[PROBLEM] Everything from the line containing "When adding new" down to the last line of the entries below must be transcribed exactly, and nothing else.

[AVAILABLE DATA]
-- Opening Marker --

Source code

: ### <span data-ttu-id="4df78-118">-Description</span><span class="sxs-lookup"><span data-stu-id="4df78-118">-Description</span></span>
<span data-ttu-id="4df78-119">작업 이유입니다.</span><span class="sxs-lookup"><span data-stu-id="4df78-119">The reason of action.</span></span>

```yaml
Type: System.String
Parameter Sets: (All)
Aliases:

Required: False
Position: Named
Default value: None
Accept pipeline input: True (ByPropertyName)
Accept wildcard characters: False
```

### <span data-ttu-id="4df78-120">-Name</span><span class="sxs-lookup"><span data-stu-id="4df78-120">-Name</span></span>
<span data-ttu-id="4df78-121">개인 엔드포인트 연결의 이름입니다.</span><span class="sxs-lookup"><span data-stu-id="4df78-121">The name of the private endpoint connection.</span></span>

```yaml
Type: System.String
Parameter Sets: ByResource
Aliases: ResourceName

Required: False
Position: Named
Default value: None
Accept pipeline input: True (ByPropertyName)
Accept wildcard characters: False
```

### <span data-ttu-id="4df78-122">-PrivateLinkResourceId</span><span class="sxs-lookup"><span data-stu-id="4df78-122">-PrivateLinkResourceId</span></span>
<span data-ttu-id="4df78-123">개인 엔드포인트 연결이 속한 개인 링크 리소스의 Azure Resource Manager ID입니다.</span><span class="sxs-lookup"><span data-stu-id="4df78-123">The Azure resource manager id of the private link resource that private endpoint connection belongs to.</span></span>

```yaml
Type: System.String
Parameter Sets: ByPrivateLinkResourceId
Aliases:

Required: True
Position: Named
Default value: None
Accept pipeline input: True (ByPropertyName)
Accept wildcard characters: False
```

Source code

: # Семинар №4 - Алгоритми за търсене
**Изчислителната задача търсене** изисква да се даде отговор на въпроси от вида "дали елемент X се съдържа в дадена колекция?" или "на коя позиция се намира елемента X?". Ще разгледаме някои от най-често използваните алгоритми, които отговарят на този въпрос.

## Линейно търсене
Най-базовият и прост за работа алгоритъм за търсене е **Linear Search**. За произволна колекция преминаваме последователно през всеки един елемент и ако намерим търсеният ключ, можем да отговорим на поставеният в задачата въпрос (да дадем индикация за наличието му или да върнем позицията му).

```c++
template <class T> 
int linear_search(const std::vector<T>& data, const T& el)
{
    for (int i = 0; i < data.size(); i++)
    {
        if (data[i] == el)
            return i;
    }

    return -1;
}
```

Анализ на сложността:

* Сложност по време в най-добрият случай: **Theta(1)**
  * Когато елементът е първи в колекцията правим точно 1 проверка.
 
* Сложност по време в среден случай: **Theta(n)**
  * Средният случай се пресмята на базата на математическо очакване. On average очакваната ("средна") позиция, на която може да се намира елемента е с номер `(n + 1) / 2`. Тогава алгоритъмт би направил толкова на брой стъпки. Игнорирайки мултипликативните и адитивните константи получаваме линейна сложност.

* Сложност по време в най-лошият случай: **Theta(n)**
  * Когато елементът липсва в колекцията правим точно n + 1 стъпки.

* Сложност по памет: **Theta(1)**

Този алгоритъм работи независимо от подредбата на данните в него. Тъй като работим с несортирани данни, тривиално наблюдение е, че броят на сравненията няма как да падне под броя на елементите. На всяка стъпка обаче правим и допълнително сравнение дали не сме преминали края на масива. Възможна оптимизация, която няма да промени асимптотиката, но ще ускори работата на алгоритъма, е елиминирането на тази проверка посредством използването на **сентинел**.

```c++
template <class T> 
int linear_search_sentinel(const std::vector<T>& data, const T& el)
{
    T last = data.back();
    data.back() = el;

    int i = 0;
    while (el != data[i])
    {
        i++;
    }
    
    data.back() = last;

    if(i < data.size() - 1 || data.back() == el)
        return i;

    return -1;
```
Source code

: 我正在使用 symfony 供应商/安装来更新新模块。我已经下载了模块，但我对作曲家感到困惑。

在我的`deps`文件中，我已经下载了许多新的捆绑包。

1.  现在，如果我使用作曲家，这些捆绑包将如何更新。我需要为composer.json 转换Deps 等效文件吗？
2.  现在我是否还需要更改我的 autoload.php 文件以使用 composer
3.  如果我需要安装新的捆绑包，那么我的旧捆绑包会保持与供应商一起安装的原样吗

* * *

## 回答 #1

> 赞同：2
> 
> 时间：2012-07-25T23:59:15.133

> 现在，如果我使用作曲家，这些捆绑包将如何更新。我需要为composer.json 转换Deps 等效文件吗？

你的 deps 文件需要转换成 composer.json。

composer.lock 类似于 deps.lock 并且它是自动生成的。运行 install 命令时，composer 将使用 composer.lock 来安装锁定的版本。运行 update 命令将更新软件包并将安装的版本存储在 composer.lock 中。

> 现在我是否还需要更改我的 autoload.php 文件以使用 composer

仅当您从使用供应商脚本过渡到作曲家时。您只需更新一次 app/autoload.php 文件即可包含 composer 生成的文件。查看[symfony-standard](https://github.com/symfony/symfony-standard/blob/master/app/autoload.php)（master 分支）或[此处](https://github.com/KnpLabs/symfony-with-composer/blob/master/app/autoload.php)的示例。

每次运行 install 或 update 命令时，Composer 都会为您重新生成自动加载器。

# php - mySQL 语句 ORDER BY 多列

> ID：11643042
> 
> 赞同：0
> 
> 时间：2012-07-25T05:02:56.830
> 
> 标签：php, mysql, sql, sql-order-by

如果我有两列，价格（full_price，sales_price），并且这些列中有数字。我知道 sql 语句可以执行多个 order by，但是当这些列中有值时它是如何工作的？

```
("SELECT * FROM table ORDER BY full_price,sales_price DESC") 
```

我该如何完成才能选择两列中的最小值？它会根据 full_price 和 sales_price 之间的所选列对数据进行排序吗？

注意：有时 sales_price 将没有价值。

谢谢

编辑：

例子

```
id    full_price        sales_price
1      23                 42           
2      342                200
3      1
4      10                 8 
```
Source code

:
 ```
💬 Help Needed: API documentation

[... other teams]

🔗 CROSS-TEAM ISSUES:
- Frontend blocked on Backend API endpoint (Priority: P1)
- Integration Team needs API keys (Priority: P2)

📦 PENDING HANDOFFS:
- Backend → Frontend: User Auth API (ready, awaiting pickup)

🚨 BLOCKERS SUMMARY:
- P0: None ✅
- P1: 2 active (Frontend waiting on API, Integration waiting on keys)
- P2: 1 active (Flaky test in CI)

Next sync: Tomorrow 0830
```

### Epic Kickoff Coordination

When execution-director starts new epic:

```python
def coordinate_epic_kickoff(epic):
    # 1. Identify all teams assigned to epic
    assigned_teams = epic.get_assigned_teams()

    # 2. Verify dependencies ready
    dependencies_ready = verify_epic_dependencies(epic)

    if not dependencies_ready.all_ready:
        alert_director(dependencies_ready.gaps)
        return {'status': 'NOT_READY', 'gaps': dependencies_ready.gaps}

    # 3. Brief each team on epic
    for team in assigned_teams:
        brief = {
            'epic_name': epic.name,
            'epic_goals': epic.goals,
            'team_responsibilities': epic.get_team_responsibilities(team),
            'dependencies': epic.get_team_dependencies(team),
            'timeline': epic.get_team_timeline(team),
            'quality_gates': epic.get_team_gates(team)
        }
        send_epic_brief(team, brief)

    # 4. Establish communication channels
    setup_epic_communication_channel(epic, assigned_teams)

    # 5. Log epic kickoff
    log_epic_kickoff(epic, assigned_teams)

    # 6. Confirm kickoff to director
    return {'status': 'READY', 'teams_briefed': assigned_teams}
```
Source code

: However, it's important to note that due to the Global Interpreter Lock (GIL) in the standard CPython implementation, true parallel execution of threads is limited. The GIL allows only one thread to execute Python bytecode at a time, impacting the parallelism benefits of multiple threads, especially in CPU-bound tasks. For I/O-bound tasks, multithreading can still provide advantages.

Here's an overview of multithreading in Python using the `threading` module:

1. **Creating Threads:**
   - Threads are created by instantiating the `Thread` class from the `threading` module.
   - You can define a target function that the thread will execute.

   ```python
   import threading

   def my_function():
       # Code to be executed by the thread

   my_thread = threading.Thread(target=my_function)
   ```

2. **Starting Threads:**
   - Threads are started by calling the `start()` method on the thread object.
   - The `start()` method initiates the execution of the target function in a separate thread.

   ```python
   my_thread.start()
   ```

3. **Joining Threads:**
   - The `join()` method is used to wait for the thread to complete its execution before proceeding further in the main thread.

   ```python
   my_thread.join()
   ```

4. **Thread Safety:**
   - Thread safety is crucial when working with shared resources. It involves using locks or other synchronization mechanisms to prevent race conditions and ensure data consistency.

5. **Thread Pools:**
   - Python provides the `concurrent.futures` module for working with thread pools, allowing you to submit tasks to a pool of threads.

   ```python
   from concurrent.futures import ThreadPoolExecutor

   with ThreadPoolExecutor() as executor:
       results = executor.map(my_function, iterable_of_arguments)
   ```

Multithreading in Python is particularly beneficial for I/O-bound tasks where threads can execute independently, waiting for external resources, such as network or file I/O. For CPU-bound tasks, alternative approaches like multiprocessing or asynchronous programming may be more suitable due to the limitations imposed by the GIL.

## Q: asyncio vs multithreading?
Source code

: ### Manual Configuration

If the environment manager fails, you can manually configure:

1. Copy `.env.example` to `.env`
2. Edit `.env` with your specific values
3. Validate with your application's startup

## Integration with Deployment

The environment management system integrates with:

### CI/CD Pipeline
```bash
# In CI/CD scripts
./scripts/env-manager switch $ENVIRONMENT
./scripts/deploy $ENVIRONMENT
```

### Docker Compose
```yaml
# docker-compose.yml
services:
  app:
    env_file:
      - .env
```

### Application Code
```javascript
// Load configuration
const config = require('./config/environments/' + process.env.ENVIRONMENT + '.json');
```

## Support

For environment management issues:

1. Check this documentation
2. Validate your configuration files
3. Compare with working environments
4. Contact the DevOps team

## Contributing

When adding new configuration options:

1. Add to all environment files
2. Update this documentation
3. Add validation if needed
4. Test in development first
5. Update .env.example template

-- Closing Marker --

[ANSWER SPACE]
When adding new configuration options:

1. Add to all environment files
2. Update this documentation
3. Add validation if needed
4. Test in development first
5. Update .env.example template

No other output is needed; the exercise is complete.